On Being the Wrong Kind of Doctor
As far as I can tell, our soon-to-be first lady (first lady elect?) Jill Biden is an amazing person. She has two master’s degrees and a doctorate. And she got her doctorate at the age of 55 while she was working during the day as teacher. Anyone who doesn’t have respect for that should probably try it for themselves and see what it is like.

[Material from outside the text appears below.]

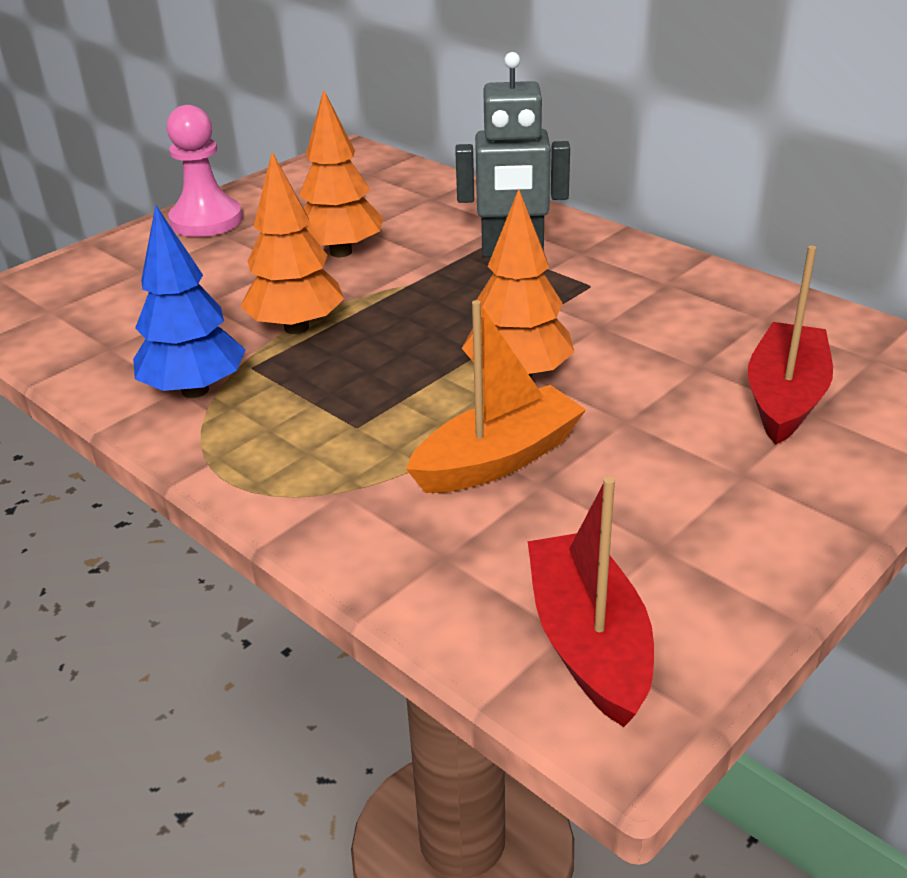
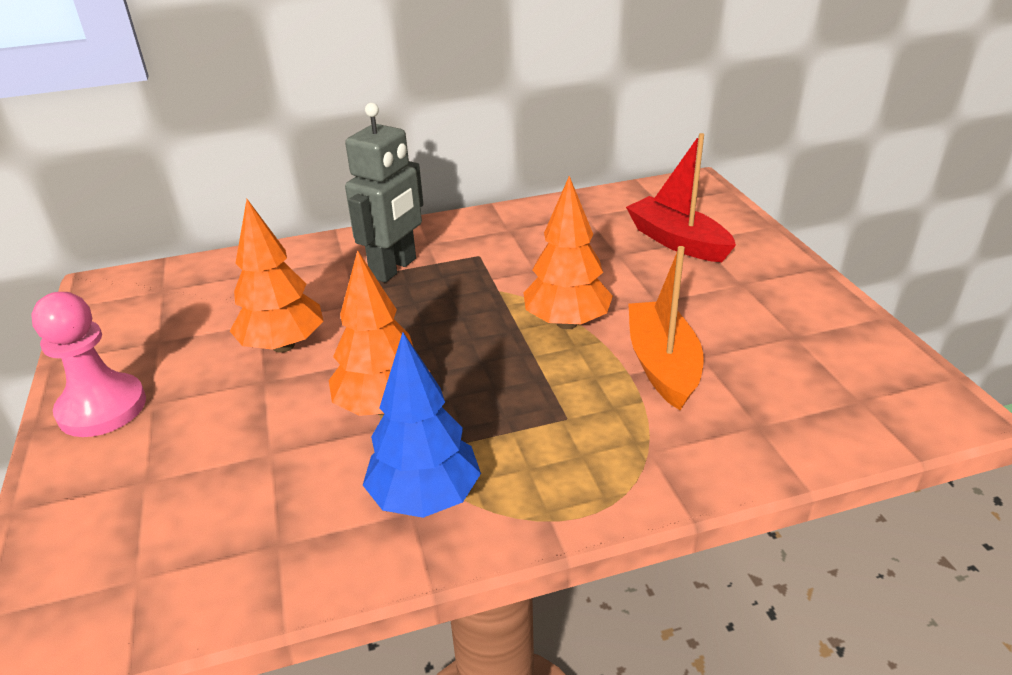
camera: 60 degrees left, 0 degrees up
red boat [528,477,654,727] -> none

Like most people with that level of education, Jill Biden likes to go by “Dr. Biden.” That is not weird.
Or is it?
A recent op ed in the Wall Street Journal, written by a man who proudly points out that he barely got his bachelor’s and went no further in his education, took the first lady to task for having the temerity to call herself “Doctor.” What is so striking about it is the tone of the op-ed, which can only be called “mansplaining-ese.” It was quickly taken up and echoed by Tucker Carlson, who gave a performance of it that is really hard to top. I expect this on social media. But to see it in a national newspaper is jarring. Even if it is one that tilts to the right. In the op-ed, the author lectures Dr. Biden on what a doctor actually is, how hard it is to get a “real” doctorate – unlike hers- and sprinkles the article with words like “kiddo” and “comical” to describe Dr. Biden and her achievements. Classy.
Needless to say, people who value education have excoriated the author and WSJ for running the piece. If you want, you can make yourself angry by reading it here. The WSJ has acted surprised and hurt at the reaction, calling the public’s nearly universal condemnation a “coordinated political attack” by the Bidens. (Full disclosure, the Bidens are not paying me a penny for this, but if they want to I’m fine with it. Hit me up, Joe.)
This whole thing stirs up a lot of feelings in me. As a psychologist who works in a hospital, I’m called “doctor” all day long, and have been for years. Like Dr. Biden, I was a nontraditional (read “older”) student, who went back to school for a Ph.D. in psychology while I was working as a mechanic. I was chasing a dream job. And I was doing it later in life. Like her, I have faced people who have dismissed my hard work and discounted my expertise because I’m not a medical doctor. When they do this, they use the same tired arguments that appeared in the WSJ: I think real doctors deliver babies, calling yourself a doctor is confusing to me, and I guess “doctor” just doesn’t mean what it used to.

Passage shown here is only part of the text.